- Teks Hasil Ekstraksi -
-=-=-=-=-

Produsen Rokok Ungkap Cukai Tembakau Lebih Besar Daripada Dividen BUMN
Gabungan Produsen Rokok Putih Indonesia (Gaprindo) mengungkapkan bahwa penerimaan negara dari cukai hasil tembakau (CHT) lebih besar daripada dividen yang disetorkan oleh Badan Usaha Milik Negara (BUMN). Menurut Ketua Gaprindo, Benny Wachjudi, CHT mencapai Rp218,6 triliun pada tahun 2022 dan Rp213,5 triliun pada tahun 2023, sementara dividen BUMN hanya sebesar Rp40 triliun pada tahun 2022 dan Rp81,2 triliun pada tahun 2023. Benny menegaskan bahwa industri hasil tembakau memiliki peran yang sangat penting dalam penerimaan negara.

-=-=-=-=-

- Bagian Data -
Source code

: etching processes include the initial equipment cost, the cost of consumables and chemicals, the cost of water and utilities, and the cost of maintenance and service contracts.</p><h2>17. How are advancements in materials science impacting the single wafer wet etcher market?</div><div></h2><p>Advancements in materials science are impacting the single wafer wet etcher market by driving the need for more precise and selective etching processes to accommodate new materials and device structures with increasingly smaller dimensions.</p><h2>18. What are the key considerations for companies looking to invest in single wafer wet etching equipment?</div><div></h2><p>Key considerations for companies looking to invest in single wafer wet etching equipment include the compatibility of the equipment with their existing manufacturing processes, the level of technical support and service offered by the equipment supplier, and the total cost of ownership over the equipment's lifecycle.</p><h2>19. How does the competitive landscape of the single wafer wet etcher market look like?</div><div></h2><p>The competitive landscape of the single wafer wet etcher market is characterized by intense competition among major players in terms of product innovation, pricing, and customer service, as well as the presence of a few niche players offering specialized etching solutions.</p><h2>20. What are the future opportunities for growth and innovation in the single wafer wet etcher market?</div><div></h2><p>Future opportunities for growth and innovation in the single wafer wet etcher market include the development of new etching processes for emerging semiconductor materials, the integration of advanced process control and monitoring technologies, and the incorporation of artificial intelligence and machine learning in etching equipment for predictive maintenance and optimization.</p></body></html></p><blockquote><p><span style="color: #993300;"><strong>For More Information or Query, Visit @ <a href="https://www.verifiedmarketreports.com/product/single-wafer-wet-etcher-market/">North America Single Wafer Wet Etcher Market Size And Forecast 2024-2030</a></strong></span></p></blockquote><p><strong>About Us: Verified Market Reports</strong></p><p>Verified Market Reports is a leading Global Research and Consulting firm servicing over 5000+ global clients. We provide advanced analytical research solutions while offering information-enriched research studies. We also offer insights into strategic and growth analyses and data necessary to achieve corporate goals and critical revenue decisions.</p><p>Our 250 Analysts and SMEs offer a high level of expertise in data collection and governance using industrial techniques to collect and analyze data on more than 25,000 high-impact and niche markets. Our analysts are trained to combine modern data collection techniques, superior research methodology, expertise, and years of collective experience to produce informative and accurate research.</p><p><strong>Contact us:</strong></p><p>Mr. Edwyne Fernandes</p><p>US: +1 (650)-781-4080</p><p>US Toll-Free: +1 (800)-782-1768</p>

-=-=-=-=-

- Tugas Anda -
Tuliskan kembali dengan tepat bagian teks tentang cukai tembakau mulai dari "Produsen Rokok Ungkap" sampai dengan "dalam penerimaan negara.", termasuk kata-kata terakhir itu.

- Penyelesaian Soal -
Produsen Rokok Ungkap Cukai Tembakau Lebih Besar Daripada Dividen BUMN
Gabungan Produsen Rokok Putih Indonesia (Gaprindo) mengungkapkan bahwa penerimaan negara dari cukai hasil tembakau (CHT) lebih besar daripada dividen yang disetorkan oleh Badan Usaha Milik Negara (BUMN). Menurut Ketua Gaprindo, Benny Wachjudi, CHT mencapai Rp218,6 triliun pada tahun 2022 dan Rp213,5 triliun pada tahun 2023, sementara dividen BUMN hanya sebesar Rp40 triliun pada tahun 2022 dan Rp81,2 triliun pada tahun 2023. Benny menegaskan bahwa industri hasil tembakau memiliki peran yang sangat penting dalam penerimaan negara.